Below are lines of data; give the number of them that contain "Μαΐου", and only that.

....

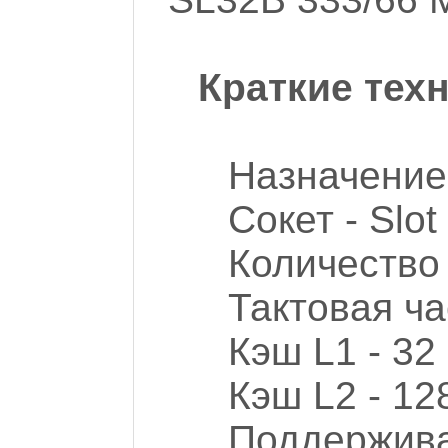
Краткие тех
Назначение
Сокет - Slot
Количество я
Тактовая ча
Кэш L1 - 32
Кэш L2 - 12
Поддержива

....

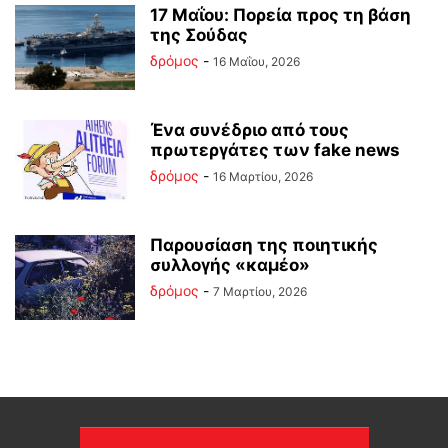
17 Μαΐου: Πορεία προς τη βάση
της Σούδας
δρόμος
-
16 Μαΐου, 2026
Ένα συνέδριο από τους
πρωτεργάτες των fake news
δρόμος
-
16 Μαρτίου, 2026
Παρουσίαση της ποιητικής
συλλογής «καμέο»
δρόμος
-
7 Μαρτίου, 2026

....

* _Task answer_
2